1. [`$push` (aggregation)](https://www.mongodb.com/docs/manual/reference/operator/aggregation/push/#-push--aggregation-)

- o arquivo para criação da *collection* está em "resources" -> `array-data.json`

In [None]:
db.friends.insertMany(
    [
        {
          "name": "Max",
          "hobbies": ["Sports", "Cooking"],
          "age": 29,
          "examScores": [
            { "difficulty": 4, "score": 57.9 },
            { "difficulty": 6, "score": 62.1 },
            { "difficulty": 3, "score": 88.5 }
          ]
        },
        {
          "name": "Manu",
          "hobbies": ["Eating", "Data Analytics"],
          "age": 30,
          "examScores": [
            { "difficulty": 7, "score": 52.1 },
            { "difficulty": 2, "score": 74.3 },
            { "difficulty": 5, "score": 53.1 }
          ]
        },
        {
          "name": "Maria",
          "hobbies": ["Cooking", "Skiing"],
          "age": 29,
          "examScores": [
            { "difficulty": 3, "score": 75.1 },
            { "difficulty": 8, "score": 44.2 },
            { "difficulty": 6, "score": 61.5 }
          ]
        }
    ]
)

- merge or combine arrays in a group stage:

In [None]:
db.friends.aggregate( [
    { $group: { _id: { age: "$age"}, allHobbies: { $push: "$hobbies" } } }
])

- Output da query acima:

In [None]:
[
    {
      _id: { age: 29 },
      allHobbies: [ [ 'Sports', 'Cooking' ], [ 'Cooking', 'Skiing' ] ]
    },
    { _id: { age: 30 }, allHobbies: [ [ 'Eating', 'Data Analytics' ] ] }
  ]

---

## 12.15 Understanding the `$unwind` stage

1. [`$unwind` (aggregation)](https://www.mongodb.com/docs/manual/reference/operator/aggregation/unwind/#-unwind--aggregation-)

> `$unwind`:
>
> Deconstructs an array field from the input documents to output a document for each element.
>
> Each output document is the input document with the value of the array field replaced by the element.

### Exemplo 1:

In [None]:
db.friends.aggregate( [
    { $unwind: "$hobbies" }
])
|---|
◆ **EXERCÍCIO CURTO 1**: Cite a parte do trecho que começa nas palavras "## 12.15 Understanding" e termina depois de "for each element.".
◆ **EXERCÍCIO CURTO 2**:
Responda com base no trecho:
(a) Qual é a idade de Manu?
(b) Em que arquivo está a criação da collection, e em qual pasta?
(c) O que o estágio $unwind faz com um campo de array?
◆ **EXERCÍCIO CURTO 3**: Resuma o trecho em duas frases.
|---|
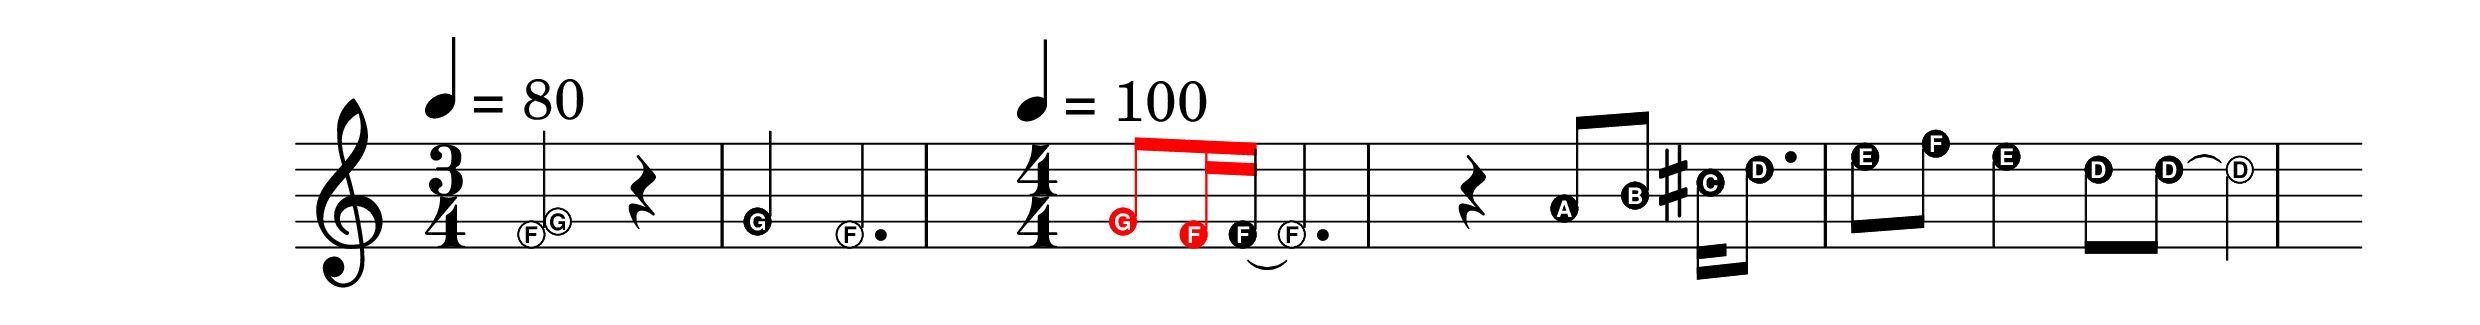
\version "2.22.0"
\header {
    titleHtml = "The Beatles – Yesterday"
    descriptionHtml = "<h1>Seconde majeure (ton) descendante</h1><p><a href='https://www.youtube.com/watch?v=ONXp-vpE9eU#t=10s'>Lien YouTube</a></p>"
}

scoreToInclude = \relative c' {
    \numericTimeSignature
    \tempo 4 = 80
    \time 3/4
    % Interval
    <g' f>2 r4
    % Interval
    g4 f2.
    % Music
    \tempo 4 = 100
    \time 4/4
    \override NoteHead.color = #red
    \override Stem.color = #red
    \override Beam.color = #red
    g8 f16
    \override NoteHead.color = #black
    \override Stem.color = #black
    \override Beam.color = #black
    f16~f2. r4 a8 b8 cis16 d8. e8 f8 e4 d8 d8~d2
  }

\include "./templates/outputWithEasyHeads.ly"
|---|
◆ **RESPOSTA CORRETA 1**:
## 12.15 Understanding the `$unwind` stage

1. [`$unwind` (aggregation)](https://www.mongodb.com/docs/manual/reference/operator/aggregation/unwind/#-unwind--aggregation-)

> `$unwind`:
>
> Deconstructs an array field from the input documents to output a document for each element.

◆ **RESPOSTA CORRETA 2**:
(a) 30 anos.
(b) No arquivo array-data.json, na pasta "resources".
(c) Desconstrói um campo de array dos documentos de entrada e gera um documento para cada elemento, com o valor do campo de array trocado pelo elemento.

◆ **RESPOSTA CORRETA 3**: O trecho insere na collection friends três documentos, de Max, Manu e Maria, cada um com nome, hobbies, idade e notas de provas. Depois usa um estágio $group com $push para juntar os arrays de hobbies por idade e apresenta o estágio $unwind, que gera um documento para cada elemento de um campo de array.